= GIVEN TASK =
Convert the lines of all the items into one numbered list, leaving out any blank lines.

= PROVIDED INFORMATION =
"""

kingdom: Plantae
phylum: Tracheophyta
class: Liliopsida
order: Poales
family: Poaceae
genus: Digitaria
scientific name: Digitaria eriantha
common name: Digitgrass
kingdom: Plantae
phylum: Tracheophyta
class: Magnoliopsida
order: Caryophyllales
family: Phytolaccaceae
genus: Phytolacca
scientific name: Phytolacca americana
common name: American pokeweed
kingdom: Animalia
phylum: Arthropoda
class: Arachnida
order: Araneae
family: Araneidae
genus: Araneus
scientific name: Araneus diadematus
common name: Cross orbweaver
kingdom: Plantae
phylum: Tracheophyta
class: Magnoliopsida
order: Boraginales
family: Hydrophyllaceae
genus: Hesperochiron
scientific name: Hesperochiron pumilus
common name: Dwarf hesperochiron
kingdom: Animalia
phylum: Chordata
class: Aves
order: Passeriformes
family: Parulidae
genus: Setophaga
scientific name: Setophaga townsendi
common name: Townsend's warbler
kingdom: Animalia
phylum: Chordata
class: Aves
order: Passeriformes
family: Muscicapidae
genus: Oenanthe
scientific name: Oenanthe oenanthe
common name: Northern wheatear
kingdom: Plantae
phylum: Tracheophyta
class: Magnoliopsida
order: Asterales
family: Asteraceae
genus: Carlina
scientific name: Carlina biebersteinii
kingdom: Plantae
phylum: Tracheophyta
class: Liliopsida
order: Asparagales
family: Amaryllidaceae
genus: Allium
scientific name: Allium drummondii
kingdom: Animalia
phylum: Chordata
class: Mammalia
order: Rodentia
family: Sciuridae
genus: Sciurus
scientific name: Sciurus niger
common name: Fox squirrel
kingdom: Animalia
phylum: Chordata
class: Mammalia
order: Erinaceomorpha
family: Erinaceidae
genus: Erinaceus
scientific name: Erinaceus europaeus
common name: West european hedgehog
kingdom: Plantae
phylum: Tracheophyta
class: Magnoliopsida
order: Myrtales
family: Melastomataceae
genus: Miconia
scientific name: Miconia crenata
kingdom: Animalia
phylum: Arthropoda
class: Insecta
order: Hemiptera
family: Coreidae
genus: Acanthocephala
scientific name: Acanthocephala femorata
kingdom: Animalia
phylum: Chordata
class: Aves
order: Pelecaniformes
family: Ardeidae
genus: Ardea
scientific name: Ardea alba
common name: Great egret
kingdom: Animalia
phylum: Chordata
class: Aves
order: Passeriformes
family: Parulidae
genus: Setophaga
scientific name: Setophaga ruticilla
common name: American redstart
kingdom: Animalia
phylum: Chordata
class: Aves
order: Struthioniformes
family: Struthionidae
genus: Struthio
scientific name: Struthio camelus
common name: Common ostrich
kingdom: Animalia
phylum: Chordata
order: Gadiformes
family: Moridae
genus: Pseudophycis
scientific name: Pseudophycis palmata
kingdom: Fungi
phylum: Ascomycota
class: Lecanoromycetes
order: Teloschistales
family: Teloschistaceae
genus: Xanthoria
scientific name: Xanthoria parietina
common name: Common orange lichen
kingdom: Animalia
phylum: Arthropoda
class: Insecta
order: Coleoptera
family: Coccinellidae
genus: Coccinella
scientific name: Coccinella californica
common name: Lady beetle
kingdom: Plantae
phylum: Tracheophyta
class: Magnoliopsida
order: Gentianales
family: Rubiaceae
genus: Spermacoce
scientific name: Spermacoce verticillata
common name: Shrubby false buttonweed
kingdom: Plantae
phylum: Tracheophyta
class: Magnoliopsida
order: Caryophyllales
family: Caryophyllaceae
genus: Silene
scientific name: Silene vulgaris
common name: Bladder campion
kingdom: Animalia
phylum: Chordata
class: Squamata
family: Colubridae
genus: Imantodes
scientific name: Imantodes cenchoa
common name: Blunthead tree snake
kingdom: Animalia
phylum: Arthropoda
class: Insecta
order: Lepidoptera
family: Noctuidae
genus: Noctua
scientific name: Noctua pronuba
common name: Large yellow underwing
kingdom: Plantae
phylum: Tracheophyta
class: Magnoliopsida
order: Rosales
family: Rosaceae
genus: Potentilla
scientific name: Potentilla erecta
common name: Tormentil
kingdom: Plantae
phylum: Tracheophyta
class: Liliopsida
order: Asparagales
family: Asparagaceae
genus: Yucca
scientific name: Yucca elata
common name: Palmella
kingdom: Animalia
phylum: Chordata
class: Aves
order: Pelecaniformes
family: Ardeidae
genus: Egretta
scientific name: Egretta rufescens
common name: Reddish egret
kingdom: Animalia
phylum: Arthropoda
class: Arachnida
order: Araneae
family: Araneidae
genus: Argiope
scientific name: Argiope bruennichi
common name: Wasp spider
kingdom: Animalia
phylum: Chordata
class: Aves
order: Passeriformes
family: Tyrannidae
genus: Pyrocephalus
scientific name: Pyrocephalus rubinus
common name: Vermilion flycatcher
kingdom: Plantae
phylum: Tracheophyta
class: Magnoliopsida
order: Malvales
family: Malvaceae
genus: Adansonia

"""

= ANSWER TO THIS TASK =
1. kingdom: Plantae
2. phylum: Tracheophyta
3. class: Liliopsida
4. order: Poales
5. family: Poaceae
6. genus: Digitaria
7. scientific name: Digitaria eriantha
8. common name: Digitgrass
9. kingdom: Plantae
10. phylum: Tracheophyta
11. class: Magnoliopsida
12. order: Caryophyllales
13. family: Phytolaccaceae
14. genus: Phytolacca
15. scientific name: Phytolacca americana
16. common name: American pokeweed
17. kingdom: Animalia
18. phylum: Arthropoda
19. class: Arachnida
20. order: Araneae
21. family: Araneidae
22. genus: Araneus
23. scientific name: Araneus diadematus
24. common name: Cross orbweaver
25. kingdom: Plantae
26. phylum: Tracheophyta
27. class: Magnoliopsida
28. order: Boraginales
29. family: Hydrophyllaceae
30. genus: Hesperochiron
31. scientific name: Hesperochiron pumilus
32. common name: Dwarf hesperochiron
33. kingdom: Animalia
34. phylum: Chordata
35. class: Aves
36. order: Passeriformes
37. family: Parulidae
38. genus: Setophaga
39. scientific name: Setophaga townsendi
40. common name: Townsend's warbler
41. kingdom: Animalia
42. phylum: Chordata
43. class: Aves
44. order: Passeriformes
45. family: Muscicapidae
46. genus: Oenanthe
47. scientific name: Oenanthe oenanthe
48. common name: Northern wheatear
49. kingdom: Plantae
50. phylum: Tracheophyta
51. class: Magnoliopsida
52. order: Asterales
53. family: Asteraceae
54. genus: Carlina
55. scientific name: Carlina biebersteinii
56. kingdom: Plantae
57. phylum: Tracheophyta
58. class: Liliopsida
59. order: Asparagales
60. family: Amaryllidaceae
61. genus: Allium
62. scientific name: Allium drummondii
63. kingdom: Animalia
64. phylum: Chordata
65. class: Mammalia
66. order: Rodentia
67. family: Sciuridae
68. genus: Sciurus
69. scientific name: Sciurus niger
70. common name: Fox squirrel
71. kingdom: Animalia
72. phylum: Chordata
73. class: Mammalia
74. order: Erinaceomorpha
75. family: Erinaceidae
76. genus: Erinaceus
77. scientific name: Erinaceus europaeus
78. common name: West european hedgehog
79. kingdom: Plantae
80. phylum: Tracheophyta
81. class: Magnoliopsida
82. order: Myrtales
83. family: Melastomataceae
84. genus: Miconia
85. scientific name: Miconia crenata
86. kingdom: Animalia
87. phylum: Arthropoda
88. class: Insecta
89. order: Hemiptera
90. family: Coreidae
91. genus: Acanthocephala
92. scientific name: Acanthocephala femorata
93. kingdom: Animalia
94. phylum: Chordata
95. class: Aves
96. order: Pelecaniformes
97. family: Ardeidae
98. genus: Ardea
99. scientific name: Ardea alba
100. common name: Great egret
101. kingdom: Animalia
102. phylum: Chordata
103. class: Aves
104. order: Passeriformes
105. family: Parulidae
106. genus: Setophaga
107. scientific name: Setophaga ruticilla
108. common name: American redstart
109. kingdom: Animalia
110. phylum: Chordata
111. class: Aves
112. order: Struthioniformes
113. family: Struthionidae
114. genus: Struthio
115. scientific name: Struthio camelus
116. common name: Common ostrich
117. kingdom: Animalia
118. phylum: Chordata
119. order: Gadiformes
120. family: Moridae
121. genus: Pseudophycis
122. scientific name: Pseudophycis palmata
123. kingdom: Fungi
124. phylum: Ascomycota
125. class: Lecanoromycetes
126. order: Teloschistales
127. family: Teloschistaceae
128. genus: Xanthoria
129. scientific name: Xanthoria parietina
130. common name: Common orange lichen
131. kingdom: Animalia
132. phylum: Arthropoda
133. class: Insecta
134. order: Coleoptera
135. family: Coccinellidae
136. genus: Coccinella
137. scientific name: Coccinella californica
138. common name: Lady beetle
139. kingdom: Plantae
140. phylum: Tracheophyta
141. class: Magnoliopsida
142. order: Gentianales
143. family: Rubiaceae
144. genus: Spermacoce
145. scientific name: Spermacoce verticillata
146. common name: Shrubby false buttonweed
147. kingdom: Plantae
148. phylum: Tracheophyta
149. class: Magnoliopsida
150. order: Caryophyllales
151. family: Caryophyllaceae
152. genus: Silene
153. scientific name: Silene vulgaris
154. common name: Bladder campion
155. kingdom: Animalia
156. phylum: Chordata
157. class: Squamata
158. family: Colubridae
159. genus: Imantodes
160. scientific name: Imantodes cenchoa
161. common name: Blunthead tree snake
162. kingdom: Animalia
163. phylum: Arthropoda
164. class: Insecta
165. order: Lepidoptera
166. family: Noctuidae
167. genus: Noctua
168. scientific name: Noctua pronuba
169. common name: Large yellow underwing
170. kingdom: Plantae
171. phylum: Tracheophyta
172. class: Magnoliopsida
173. order: Rosales
174. family: Rosaceae
175. genus: Potentilla
176. scientific name: Potentilla erecta
177. common name: Tormentil
178. kingdom: Plantae
179. phylum: Tracheophyta
180. class: Liliopsida
181. order: Asparagales
182. family: Asparagaceae
183. genus: Yucca
184. scientific name: Yucca elata
185. common name: Palmella
186. kingdom: Animalia
187. phylum: Chordata
188. class: Aves
189. order: Pelecaniformes
190. family: Ardeidae
191. genus: Egretta
192. scientific name: Egretta rufescens
193. common name: Reddish egret
194. kingdom: Animalia
195. phylum: Arthropoda
196. class: Arachnida
197. order: Araneae
198. family: Araneidae
199. genus: Argiope
200. scientific name: Argiope bruennichi
201. common name: Wasp spider
202. kingdom: Animalia
203. phylum: Chordata
204. class: Aves
205. order: Passeriformes
206. family: Tyrannidae
207. genus: Pyrocephalus
208. scientific name: Pyrocephalus rubinus
209. common name: Vermilion flycatcher
210. kingdom: Plantae
211. phylum: Tracheophyta
212. class: Magnoliopsida
213. order: Malvales
214. family: Malvaceae
215. genus: Adansonia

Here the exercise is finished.